# Saved entries

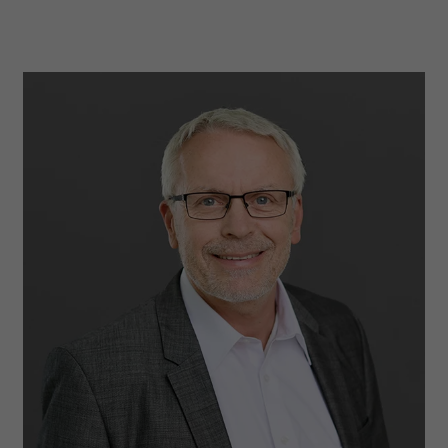
Erstuntersuchungen und
welche Werbeanzeige geklickt wurde,
befundabhängig weitere
sodass erzielte Erfolge wie z.B.
Untersuchungen und Planungen
Bestellungen oder Kontaktanfragen der
Anzeige zugewiesen werden können.
Notfall- und Wundversorgung
Vorsorgeuntersuchungen
Name
_gcl_dc
Gesundheitsprophylaktische
Maßnahmen einschl. offiziell
Anbieter
Google Ads
empfohlener Impfungen
Laufzeit
90 Tage
Gruppenvisiten und Hausbesuche
Dieses Cookie wird gesetzt, wenn ein
Koordination der
User über einen Klick auf eine Google
Heilmittelversorgung
Werbeanzeige auf die Website gelangt.
Es enthält Informationen darüber,
Zweck
welche Werbeanzeige geklickt wurde,
sodass erzielte Erfolge wie z.B.
Bestellungen oder Kontaktanfragen der
Anzeige zugewiesen werden können.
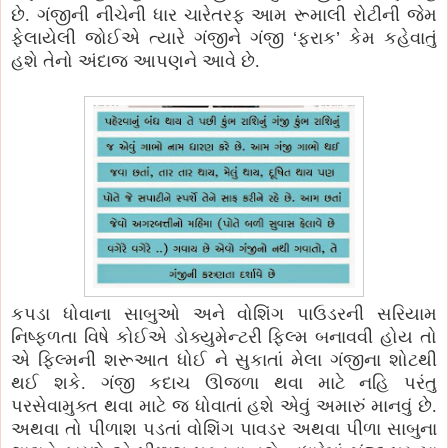
છે. ગંજીની નીચેની ધાર ચારેતરફ આમ રૂમાલી રોટીની જેમ
ફેલાયેલી જોઈએ ત્યારે ગંજીને ગંજી
‘
ફરાક
’
કેમ કહેવાતું
હશે તેનો અંદાજ આપણને આવે છે.
કપડા ધોવાના સાબુઓ અને વોશિંગ પાઉડરની સરિયામ
નિષ્ફળતા વિષે કોઈએ ડોક્યુમેન્ટરી ફિલ્મ બનાવવી હોય તો
એ ફિલ્મની શરૂઆત ધોઈ ને સુકાતાં મેલા ગંજીના શોટથી
થઈ શકે. ગંજી કદાચ ઊજળા થવા માટે નહિ પરંતુ
પરસેવામુક્ત થવા માટે જ ધોવાતાં હશે એવું અમારું માનવું છે.
અથવા તો પીળાશ પડતાં વોશિંગ પાવડર અથવા પીળા સાબુના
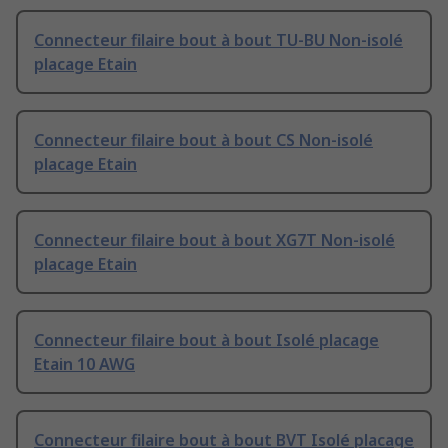
Connecteur filaire bout à bout TU-BU Non-isolé
placage Etain
Connecteur filaire bout à bout CS Non-isolé
placage Etain
Connecteur filaire bout à bout XG7T Non-isolé
placage Etain
Connecteur filaire bout à bout Isolé placage
Etain 10 AWG
Connecteur filaire bout à bout BVT Isolé placage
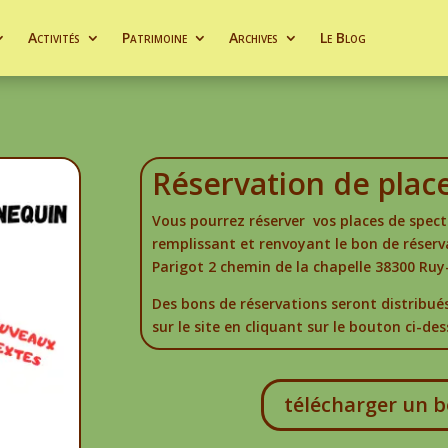
Activités
Patrimoine
Archives
Le Blog
Réservation de plac
Vous pourrez réserver vos places de spect
remplissant et renvoyant le bon de réser
Parigot 2 chemin de la chapelle 38300 Ru
Des bons de réservations seront distribués
sur le site en cliquant sur le bouton ci-de
télécharger un b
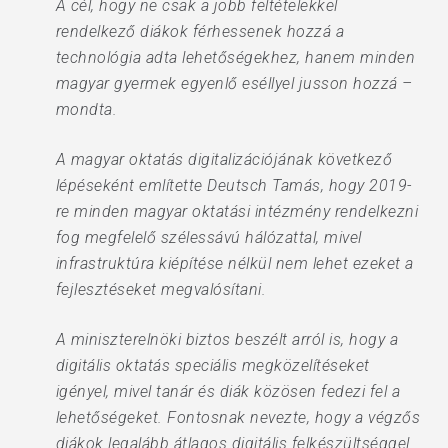
A cél, hogy ne csak a jobb feltételekkel
rendelkező diákok férhessenek hozzá a
technológia adta lehetőségekhez, hanem minden
magyar gyermek egyenlő eséllyel jusson hozzá –
mondta.
A magyar oktatás digitalizációjának következő
lépéseként említette Deutsch Tamás, hogy 2019-
re minden magyar oktatási intézmény rendelkezni
fog megfelelő szélessávú hálózattal, mivel
infrastruktúra kiépítése nélkül nem lehet ezeket a
fejlesztéseket megvalósítani.
A miniszterelnöki biztos beszélt arról is, hogy a
digitális oktatás speciális megközelítéseket
igényel, mivel tanár és diák közösen fedezi fel a
lehetőségeket. Fontosnak nevezte, hogy a végzős
diákok legalább átlagos digitális felkészültséggel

# Directive
The answer should consist of every line above, exact and free of images.

# Solution for this task
Erstuntersuchungen und
welche Werbeanzeige geklickt wurde,
befundabhängig weitere
sodass erzielte Erfolge wie z.B.
Untersuchungen und Planungen
Bestellungen oder Kontaktanfragen der
Anzeige zugewiesen werden können.
Notfall- und Wundversorgung
Vorsorgeuntersuchungen
Name
_gcl_dc
Gesundheitsprophylaktische
Maßnahmen einschl. offiziell
Anbieter
Google Ads
empfohlener Impfungen
Laufzeit
90 Tage
Gruppenvisiten und Hausbesuche
Dieses Cookie wird gesetzt, wenn ein
Koordination der
User über einen Klick auf eine Google
Heilmittelversorgung
Werbeanzeige auf die Website gelangt.
Es enthält Informationen darüber,
Zweck
welche Werbeanzeige geklickt wurde,
sodass erzielte Erfolge wie z.B.
Bestellungen oder Kontaktanfragen der
Anzeige zugewiesen werden können.
છે. ગંજીની નીચેની ધાર ચારેતરફ આમ રૂમાલી રોટીની જેમ
ફેલાયેલી જોઈએ ત્યારે ગંજીને ગંજી
‘
ફરાક
’
કેમ કહેવાતું
હશે તેનો અંદાજ આપણને આવે છે.
કપડા ધોવાના સાબુઓ અને વોશિંગ પાઉડરની સરિયામ
નિષ્ફળતા વિષે કોઈએ ડોક્યુમેન્ટરી ફિલ્મ બનાવવી હોય તો
એ ફિલ્મની શરૂઆત ધોઈ ને સુકાતાં મેલા ગંજીના શોટથી
થઈ શકે. ગંજી કદાચ ઊજળા થવા માટે નહિ પરંતુ
પરસેવામુક્ત થવા માટે જ ધોવાતાં હશે એવું અમારું માનવું છે.
અથવા તો પીળાશ પડતાં વોશિંગ પાવડર અથવા પીળા સાબુના
Connecteur filaire bout à bout TU-BU Non-isolé
placage Etain
Connecteur filaire bout à bout CS Non-isolé
placage Etain
Connecteur filaire bout à bout XG7T Non-isolé
placage Etain
Connecteur filaire bout à bout Isolé placage
Etain 10 AWG
Connecteur filaire bout à bout BVT Isolé placage
Activités
Patrimoine
Archives
Le Blog
Réservation de plac
Vous pourrez réserver vos places de spect
remplissant et renvoyant le bon de réser
Parigot 2 chemin de la chapelle 38300 Ru
Des bons de réservations seront distribués
sur le site en cliquant sur le bouton ci-de
télécharger un b
A cél, hogy ne csak a jobb feltételekkel
rendelkező diákok férhessenek hozzá a
technológia adta lehetőségekhez, hanem minden
magyar gyermek egyenlő eséllyel jusson hozzá –
mondta.
A magyar oktatás digitalizációjának következő
lépéseként említette Deutsch Tamás, hogy 2019-
re minden magyar oktatási intézmény rendelkezni
fog megfelelő szélessávú hálózattal, mivel
infrastruktúra kiépítése nélkül nem lehet ezeket a
fejlesztéseket megvalósítani.
A miniszterelnöki biztos beszélt arról is, hogy a
digitális oktatás speciális megközelítéseket
igényel, mivel tanár és diák közösen fedezi fel a
lehetőségeket. Fontosnak nevezte, hogy a végzős
diákok legalább átlagos digitális felkészültséggel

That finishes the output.